:: INFORMAZIONI SUL COMPITO ::
Ricopi fedelmente le righe a partire da quella che contiene "There are currently" fino a quella che contiene "Repositório criado em", entrambe incluse. Ometta le immagini dalla risposta.

:: DATI DA ELABORARE ::
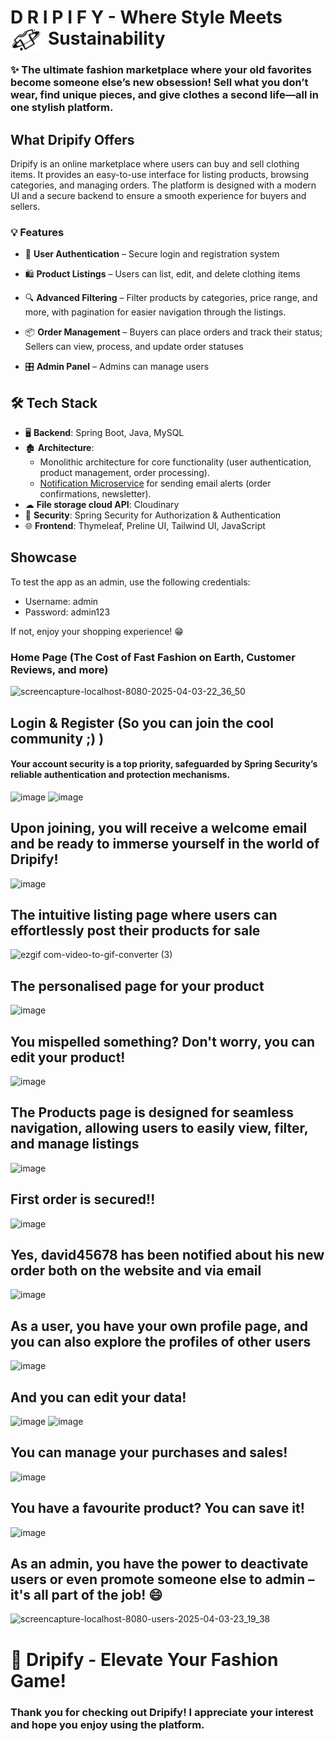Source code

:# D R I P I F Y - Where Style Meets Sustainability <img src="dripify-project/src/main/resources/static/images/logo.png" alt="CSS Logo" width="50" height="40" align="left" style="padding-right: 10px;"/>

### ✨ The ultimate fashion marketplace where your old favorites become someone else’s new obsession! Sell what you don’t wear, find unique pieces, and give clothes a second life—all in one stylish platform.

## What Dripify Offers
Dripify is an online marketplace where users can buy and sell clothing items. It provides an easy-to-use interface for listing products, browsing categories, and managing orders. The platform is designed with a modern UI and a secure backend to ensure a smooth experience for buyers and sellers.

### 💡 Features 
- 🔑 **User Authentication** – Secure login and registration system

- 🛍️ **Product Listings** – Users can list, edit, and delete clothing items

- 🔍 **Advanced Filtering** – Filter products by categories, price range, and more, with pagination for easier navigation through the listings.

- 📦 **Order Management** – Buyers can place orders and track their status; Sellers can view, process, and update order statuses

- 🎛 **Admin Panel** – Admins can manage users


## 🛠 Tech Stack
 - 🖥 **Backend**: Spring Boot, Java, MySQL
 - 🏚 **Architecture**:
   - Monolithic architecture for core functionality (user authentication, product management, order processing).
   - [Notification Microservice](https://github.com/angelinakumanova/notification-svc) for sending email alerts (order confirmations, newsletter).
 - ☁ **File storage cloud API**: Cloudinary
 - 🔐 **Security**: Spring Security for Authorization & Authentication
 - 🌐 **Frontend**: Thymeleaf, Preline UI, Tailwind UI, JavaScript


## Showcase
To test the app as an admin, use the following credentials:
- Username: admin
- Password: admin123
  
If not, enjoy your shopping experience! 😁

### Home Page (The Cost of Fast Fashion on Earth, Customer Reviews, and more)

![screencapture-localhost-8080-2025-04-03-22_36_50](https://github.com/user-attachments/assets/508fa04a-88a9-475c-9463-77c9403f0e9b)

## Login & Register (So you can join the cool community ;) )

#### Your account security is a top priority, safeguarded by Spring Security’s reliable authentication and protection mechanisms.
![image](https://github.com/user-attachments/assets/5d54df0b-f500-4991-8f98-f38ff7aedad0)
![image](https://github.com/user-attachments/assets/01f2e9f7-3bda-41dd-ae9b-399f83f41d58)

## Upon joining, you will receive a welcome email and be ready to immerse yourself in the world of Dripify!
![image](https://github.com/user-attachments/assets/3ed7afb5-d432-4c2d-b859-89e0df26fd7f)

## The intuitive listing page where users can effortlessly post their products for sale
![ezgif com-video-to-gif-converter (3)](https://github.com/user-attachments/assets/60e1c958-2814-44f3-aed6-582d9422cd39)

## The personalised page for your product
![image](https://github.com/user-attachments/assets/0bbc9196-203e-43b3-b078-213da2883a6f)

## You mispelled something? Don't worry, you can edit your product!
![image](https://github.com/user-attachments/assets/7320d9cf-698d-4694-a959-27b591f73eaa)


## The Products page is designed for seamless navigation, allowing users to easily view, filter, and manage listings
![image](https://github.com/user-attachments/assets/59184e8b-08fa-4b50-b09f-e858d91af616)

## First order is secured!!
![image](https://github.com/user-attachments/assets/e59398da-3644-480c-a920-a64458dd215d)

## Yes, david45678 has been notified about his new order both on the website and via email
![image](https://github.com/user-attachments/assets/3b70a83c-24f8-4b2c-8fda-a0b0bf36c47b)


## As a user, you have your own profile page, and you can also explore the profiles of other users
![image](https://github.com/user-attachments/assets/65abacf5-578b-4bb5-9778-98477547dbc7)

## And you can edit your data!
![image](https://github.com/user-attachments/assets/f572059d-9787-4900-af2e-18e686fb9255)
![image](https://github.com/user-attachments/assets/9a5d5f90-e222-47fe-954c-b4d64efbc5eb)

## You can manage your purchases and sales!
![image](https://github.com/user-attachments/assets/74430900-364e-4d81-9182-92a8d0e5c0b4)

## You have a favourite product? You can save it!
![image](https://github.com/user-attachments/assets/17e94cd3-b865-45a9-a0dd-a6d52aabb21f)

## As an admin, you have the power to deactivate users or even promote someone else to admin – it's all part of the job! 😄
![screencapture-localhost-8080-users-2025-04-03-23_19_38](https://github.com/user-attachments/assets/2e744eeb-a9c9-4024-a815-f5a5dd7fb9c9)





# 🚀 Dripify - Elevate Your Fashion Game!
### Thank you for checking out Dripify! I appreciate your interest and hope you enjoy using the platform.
---
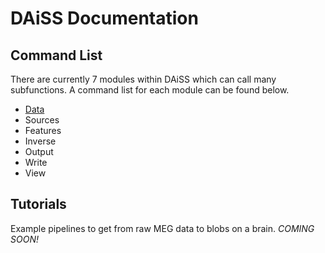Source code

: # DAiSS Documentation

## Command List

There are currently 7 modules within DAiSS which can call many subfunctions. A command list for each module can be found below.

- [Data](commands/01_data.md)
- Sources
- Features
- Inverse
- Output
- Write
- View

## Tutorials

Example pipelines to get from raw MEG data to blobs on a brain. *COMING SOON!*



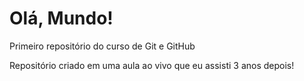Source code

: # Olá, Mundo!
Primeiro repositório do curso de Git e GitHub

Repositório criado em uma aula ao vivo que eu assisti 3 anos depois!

:: ESERCIZIO SVOLTO ::
There are currently 7 modules within DAiSS which can call many subfunctions. A command list for each module can be found below.

- [Data](commands/01_data.md)
- Sources
- Features
- Inverse
- Output
- Write
- View

## Tutorials

Example pipelines to get from raw MEG data to blobs on a brain. *COMING SOON!*



Source code

: # Olá, Mundo!
Primeiro repositório do curso de Git e GitHub

Repositório criado em uma aula ao vivo que eu assisti 3 anos depois!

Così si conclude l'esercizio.